I was raised in an environment that emphasized knowing “who we are in Christ.” But I am convinced that we cannot even comprehend who we are in Christ unless we understand who we would be without Him.

Or Jesus put it this way…”The one who has been forgiven much–loves much.”

May we as the church recapture the sound of the broken, and let this be the heart behind what we sing–and how we live. And may it begin with me.

Musician. Composer. Recovering perfectionist. Minister-in-transition. Lover of puns. Hijacker of rock song references. Questioner of the status quo. I'm not really a rebel. Just a sincere Christ-follower with a thirst for significance that gets me into trouble. My quest has taken me over the fence of institutional Christianity. Here are some of my random thoughts along the way. Read along, join in the conversation. Just be nice.

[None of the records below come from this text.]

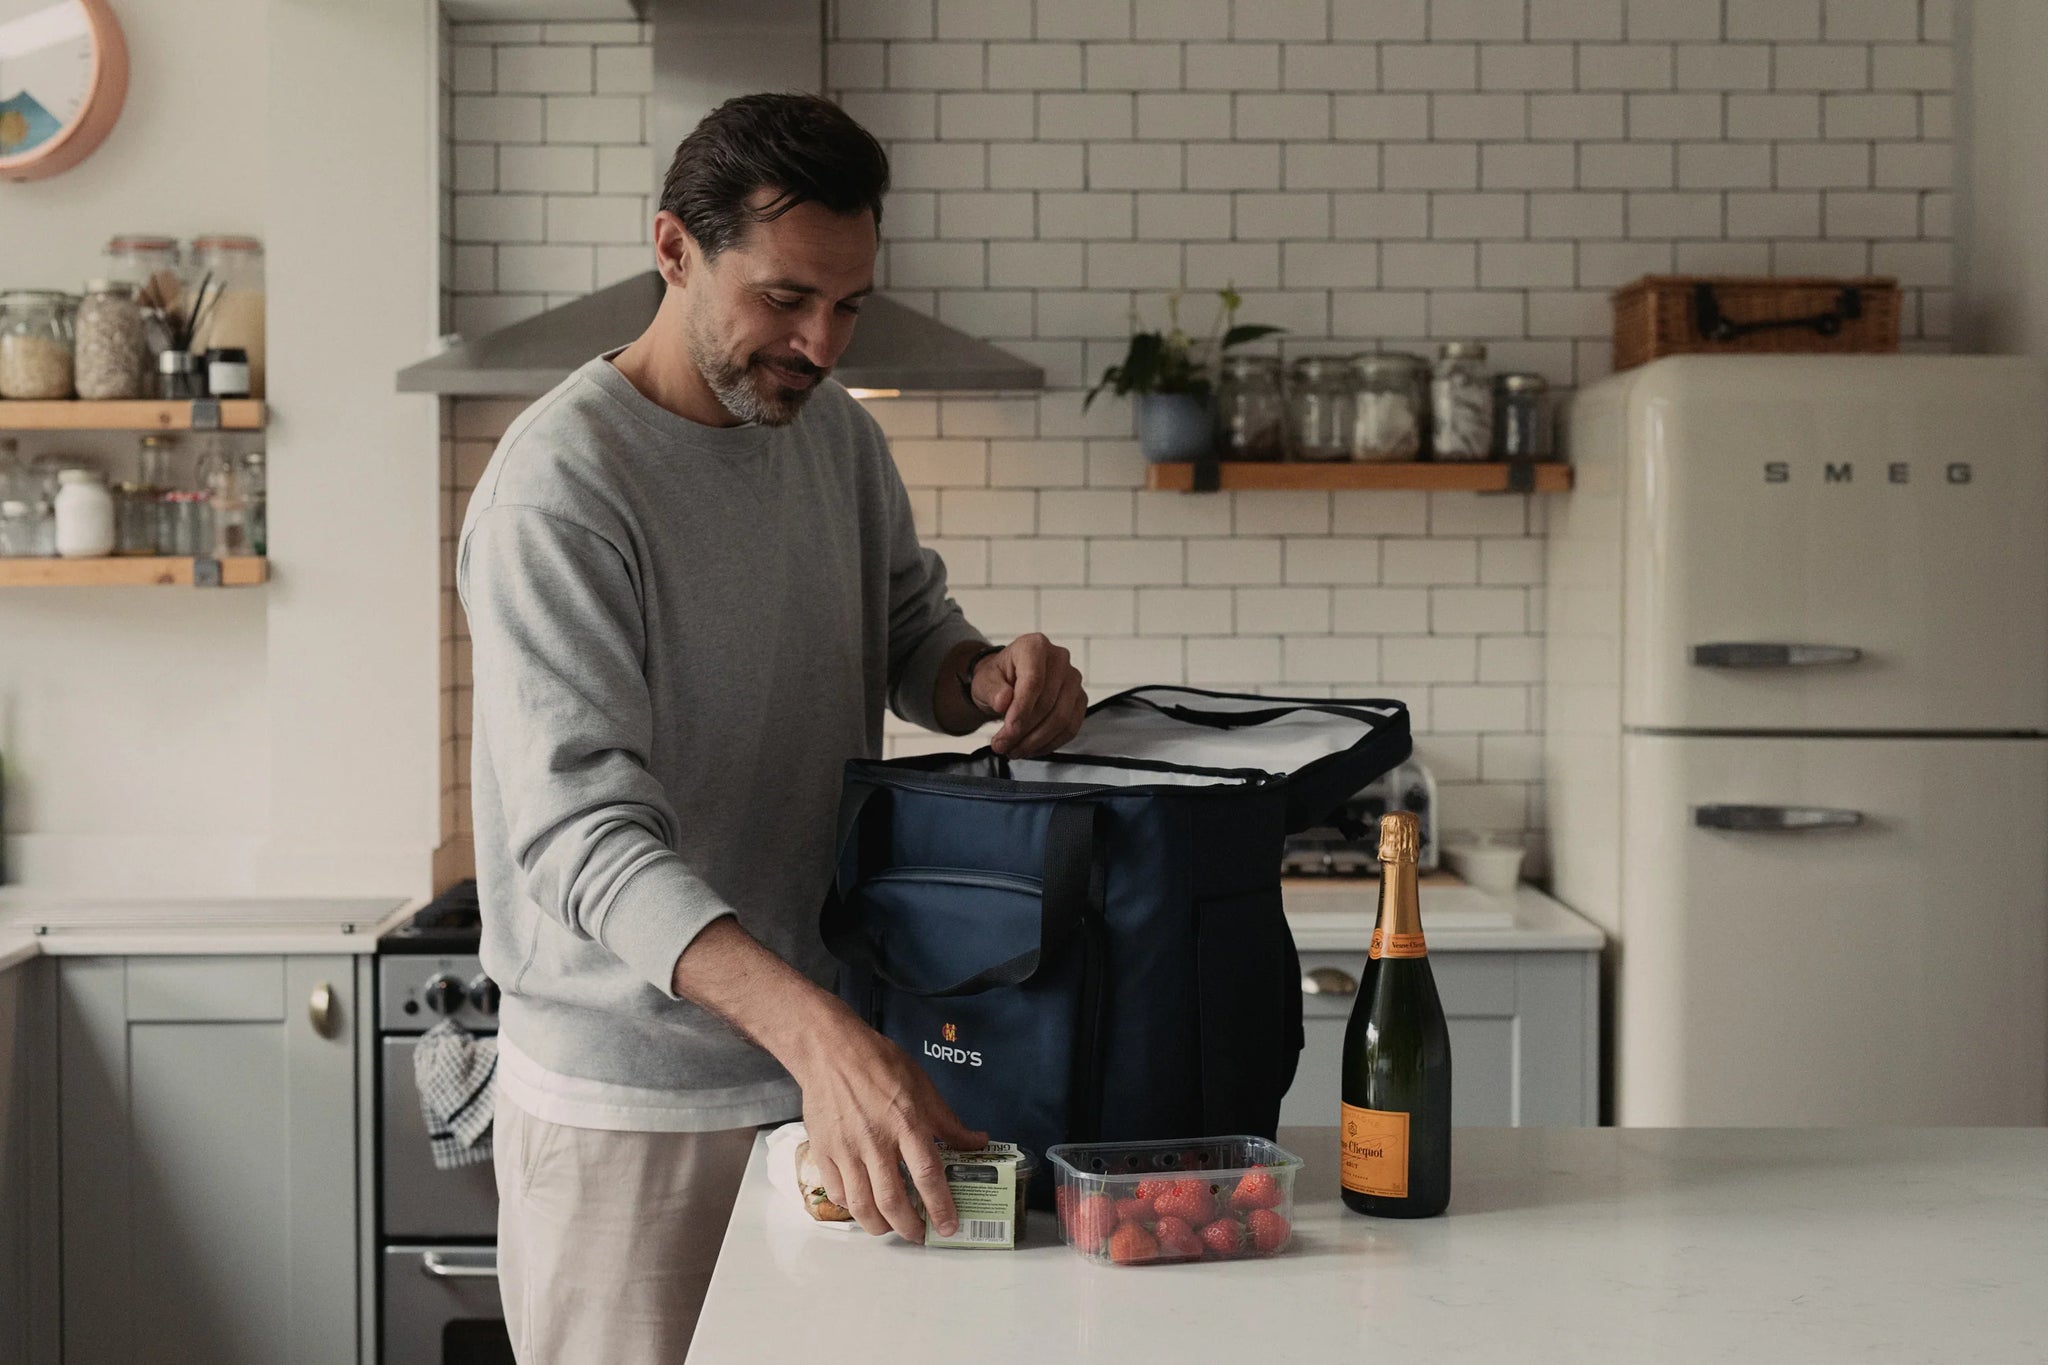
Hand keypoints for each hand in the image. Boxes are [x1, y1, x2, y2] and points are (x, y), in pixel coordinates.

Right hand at [790, 1007, 987, 1241]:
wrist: (831, 1051)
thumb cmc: (879, 1064)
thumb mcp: (923, 1087)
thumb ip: (949, 1122)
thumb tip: (977, 1142)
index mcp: (906, 1122)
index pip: (927, 1175)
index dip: (940, 1207)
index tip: (948, 1227)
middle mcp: (875, 1141)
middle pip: (892, 1200)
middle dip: (909, 1227)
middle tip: (920, 1234)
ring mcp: (845, 1149)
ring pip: (861, 1205)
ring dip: (880, 1226)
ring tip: (892, 1227)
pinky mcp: (823, 1151)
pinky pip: (837, 1192)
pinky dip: (852, 1208)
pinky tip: (864, 1205)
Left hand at [971, 633, 1087, 757]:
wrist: (1008, 683)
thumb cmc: (998, 678)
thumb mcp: (984, 681)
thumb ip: (992, 690)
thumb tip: (1004, 701)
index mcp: (1034, 646)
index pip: (1034, 681)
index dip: (1021, 710)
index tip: (1008, 730)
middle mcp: (1059, 659)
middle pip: (1047, 703)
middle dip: (1023, 731)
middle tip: (1002, 745)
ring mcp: (1073, 680)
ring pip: (1061, 719)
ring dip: (1036, 741)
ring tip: (1014, 750)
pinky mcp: (1079, 700)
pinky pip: (1070, 728)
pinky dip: (1049, 744)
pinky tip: (1031, 748)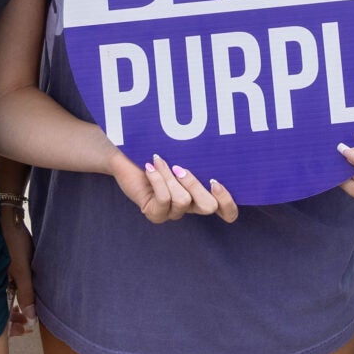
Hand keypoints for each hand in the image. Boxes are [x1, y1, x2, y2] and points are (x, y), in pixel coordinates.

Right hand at [0, 208, 34, 335]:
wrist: (6, 214)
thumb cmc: (11, 240)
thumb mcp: (21, 269)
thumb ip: (26, 293)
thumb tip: (31, 317)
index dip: (9, 325)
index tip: (23, 329)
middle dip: (13, 317)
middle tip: (28, 322)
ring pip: (3, 296)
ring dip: (15, 304)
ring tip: (28, 309)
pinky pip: (6, 284)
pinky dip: (14, 291)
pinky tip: (24, 291)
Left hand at [108, 150, 237, 222]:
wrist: (126, 155)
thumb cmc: (158, 150)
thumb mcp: (183, 151)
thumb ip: (200, 152)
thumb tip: (215, 140)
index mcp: (203, 193)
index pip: (227, 212)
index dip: (227, 201)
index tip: (214, 180)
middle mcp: (190, 206)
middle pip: (209, 207)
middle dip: (196, 184)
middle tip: (180, 167)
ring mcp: (172, 212)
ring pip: (183, 200)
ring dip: (170, 176)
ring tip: (158, 160)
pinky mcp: (155, 213)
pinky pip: (164, 200)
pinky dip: (158, 179)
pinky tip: (150, 166)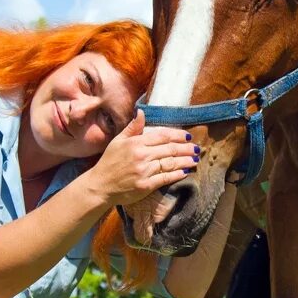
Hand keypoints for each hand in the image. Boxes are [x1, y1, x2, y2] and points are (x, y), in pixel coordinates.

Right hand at [85, 110, 199, 205]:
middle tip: (197, 148)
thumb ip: (132, 128)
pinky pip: (165, 178)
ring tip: (195, 160)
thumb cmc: (109, 162)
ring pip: (170, 164)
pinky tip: (185, 172)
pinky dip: (177, 175)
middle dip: (186, 148)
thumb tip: (141, 112)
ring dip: (185, 161)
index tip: (187, 136)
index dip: (177, 135)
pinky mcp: (146, 186)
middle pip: (170, 149)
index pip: (162, 136)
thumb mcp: (118, 141)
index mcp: (136, 143)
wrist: (100, 186)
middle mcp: (142, 156)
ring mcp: (144, 171)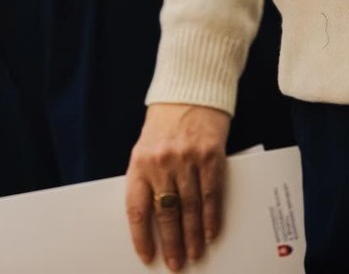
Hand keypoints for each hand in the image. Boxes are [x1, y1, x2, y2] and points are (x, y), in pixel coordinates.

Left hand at [125, 104, 231, 271]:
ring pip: (189, 207)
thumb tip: (153, 219)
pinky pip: (211, 194)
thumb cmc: (165, 123)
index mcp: (139, 163)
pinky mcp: (210, 156)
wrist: (189, 92)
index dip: (141, 236)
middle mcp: (161, 163)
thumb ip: (147, 179)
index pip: (137, 208)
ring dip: (193, 235)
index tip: (147, 256)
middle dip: (171, 242)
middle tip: (176, 263)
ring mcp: (186, 160)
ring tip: (195, 253)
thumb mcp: (145, 148)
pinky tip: (211, 232)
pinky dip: (211, 217)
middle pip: (166, 213)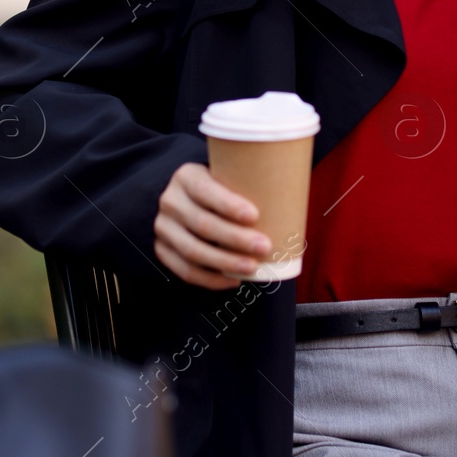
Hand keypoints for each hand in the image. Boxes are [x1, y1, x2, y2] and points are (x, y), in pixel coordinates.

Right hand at [154, 162, 270, 289]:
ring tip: (252, 267)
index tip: (255, 215)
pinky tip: (233, 280)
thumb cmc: (220, 188)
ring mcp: (163, 228)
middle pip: (202, 223)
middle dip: (235, 238)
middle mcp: (170, 201)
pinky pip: (185, 270)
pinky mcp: (162, 250)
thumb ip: (246, 184)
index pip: (204, 190)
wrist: (186, 198)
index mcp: (186, 176)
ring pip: (193, 250)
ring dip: (225, 262)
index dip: (228, 204)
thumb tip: (294, 201)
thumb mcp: (226, 176)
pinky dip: (210, 279)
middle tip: (264, 246)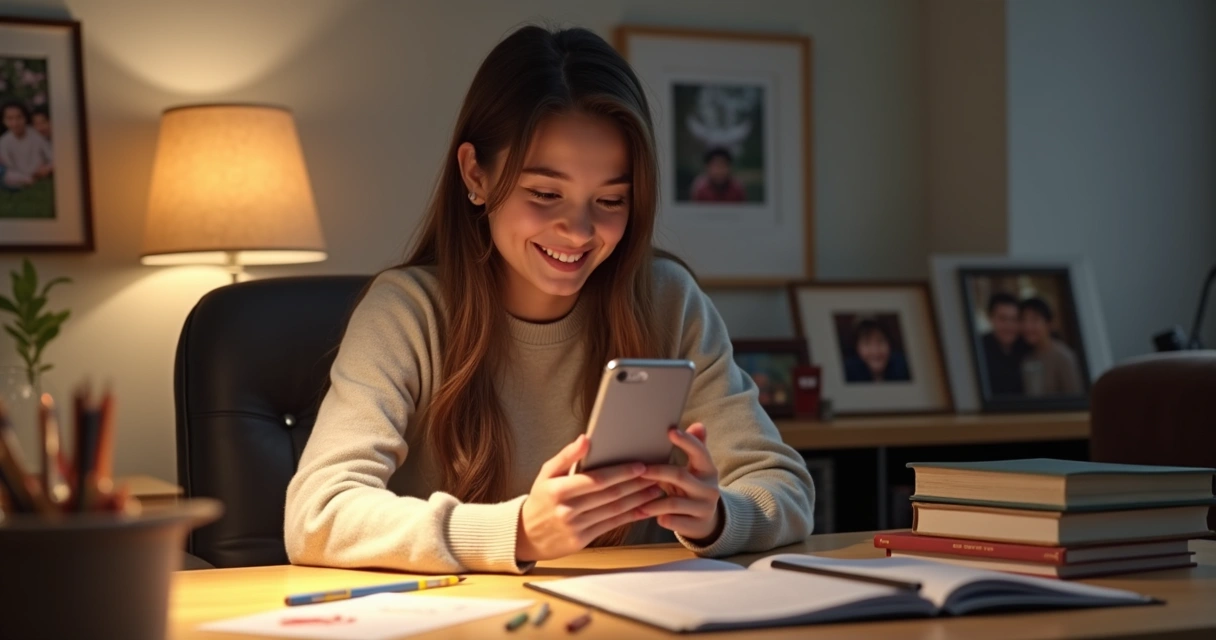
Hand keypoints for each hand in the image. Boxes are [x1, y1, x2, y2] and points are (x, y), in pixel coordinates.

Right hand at [516, 434, 660, 561]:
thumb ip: (567, 456)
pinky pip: (612, 525)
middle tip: (656, 475)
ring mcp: (576, 527)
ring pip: (614, 511)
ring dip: (638, 500)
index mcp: (558, 490)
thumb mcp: (546, 474)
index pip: (596, 480)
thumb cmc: (540, 499)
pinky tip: (644, 508)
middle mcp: (567, 510)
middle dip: (635, 484)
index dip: (620, 473)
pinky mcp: (583, 540)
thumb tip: (586, 439)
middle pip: (609, 495)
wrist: (526, 535)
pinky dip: (631, 516)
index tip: (640, 466)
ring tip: (655, 489)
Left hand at [639, 423, 722, 541]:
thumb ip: (695, 447)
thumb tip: (698, 425)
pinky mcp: (698, 526)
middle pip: (680, 476)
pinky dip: (660, 518)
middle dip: (657, 472)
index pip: (700, 452)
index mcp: (708, 470)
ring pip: (674, 503)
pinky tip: (645, 515)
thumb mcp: (696, 469)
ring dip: (652, 501)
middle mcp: (710, 488)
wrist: (707, 522)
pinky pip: (674, 522)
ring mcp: (705, 508)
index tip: (670, 431)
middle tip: (639, 470)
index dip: (686, 441)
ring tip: (636, 501)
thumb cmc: (692, 488)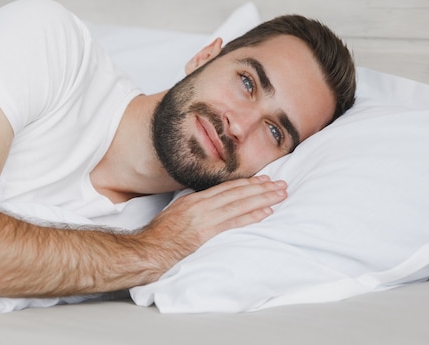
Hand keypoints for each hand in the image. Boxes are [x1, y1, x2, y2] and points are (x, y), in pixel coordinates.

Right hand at [137, 175, 286, 275]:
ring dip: (262, 199)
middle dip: (261, 188)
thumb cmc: (159, 234)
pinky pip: (233, 221)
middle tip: (281, 184)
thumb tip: (209, 204)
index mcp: (194, 199)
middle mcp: (201, 205)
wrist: (148, 249)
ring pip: (239, 204)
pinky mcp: (205, 232)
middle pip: (237, 193)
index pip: (227, 187)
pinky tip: (266, 212)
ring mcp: (203, 217)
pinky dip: (251, 216)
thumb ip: (194, 206)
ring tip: (279, 195)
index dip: (247, 183)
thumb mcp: (176, 212)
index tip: (264, 180)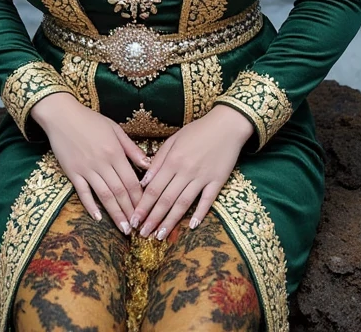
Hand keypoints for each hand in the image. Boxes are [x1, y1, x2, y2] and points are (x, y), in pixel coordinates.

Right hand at [30, 92, 150, 233]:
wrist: (62, 115)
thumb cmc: (91, 120)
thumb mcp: (115, 129)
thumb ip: (131, 148)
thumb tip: (148, 164)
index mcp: (115, 152)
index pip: (131, 180)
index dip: (139, 198)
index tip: (146, 211)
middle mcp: (102, 162)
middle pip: (119, 191)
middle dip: (129, 211)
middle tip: (137, 228)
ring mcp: (86, 169)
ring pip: (104, 195)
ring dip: (114, 213)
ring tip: (123, 228)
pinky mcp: (72, 172)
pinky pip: (83, 192)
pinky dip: (90, 206)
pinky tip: (98, 218)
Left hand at [130, 104, 253, 239]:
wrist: (226, 125)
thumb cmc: (198, 130)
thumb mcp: (174, 140)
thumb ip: (158, 160)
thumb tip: (144, 181)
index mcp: (173, 160)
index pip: (154, 188)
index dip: (143, 206)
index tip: (134, 220)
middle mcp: (186, 171)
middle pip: (166, 199)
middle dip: (153, 219)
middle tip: (143, 234)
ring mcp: (202, 177)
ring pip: (183, 203)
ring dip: (171, 221)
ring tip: (160, 236)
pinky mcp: (217, 181)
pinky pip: (207, 200)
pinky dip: (200, 213)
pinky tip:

9 Responses to Worship: the Sound of the Broken

  1. NC Sue

    Thank you, Jeff, for this post.

    Without a consciousness of our need for Christ, and without a hunger to be filled with Him, our worship is empty, and our churches deserve to be.

  2. Gary Delaney


    I agree with you totally when you say that we cannot know who we are in Christ, until we first know who we are without Him.

    It is only when we know who we are without Christ that we can know the brokeness and total lack of defeat. It is only then that we can know what it is to be consumed by fear and despair. It is only then that we can know a total lack of peace.

    But with Christ all things are made knew. Only then can Christ be our all in all. Only then can we see what Christ is doing in our heart and life. Only then can we see His plan unfold and totally appreciate it.. Only then can we rest in Him and Know that it is Him who is supplying our need and making up the difference for our lack. Only then can we fully appreciate it when He moves on our behalf and opens doors for us that no man can shut.

    Only when He tells us who we are, can we truly know who we are in Him.


  3. Jeff McQ

    Grace, Barb, Angela, Shaun,
    Thanks! 🙂

    NC Sue,
    A profound thought…I refer to this kind of thing as “lip service”.

    Me, too. 🙂

    Excellent thoughts; thanks for expanding on that point. It’s kind of like what co-heir mentioned…having that understanding of the lack without Christ makes us understand the surpassing value of what He has done. When we come to that point, worship flows forth freely.

  4. Ben

    Thanks for the mention, Jeff. And thanks for you patience with the technical issues.

    I love the image you give us here of God running towards the sound of our worship to rescue the broken. Beautiful!

    I often say that our worship is really the only thing we have to offer back to Jesus that is of any value. This expresses that, I think.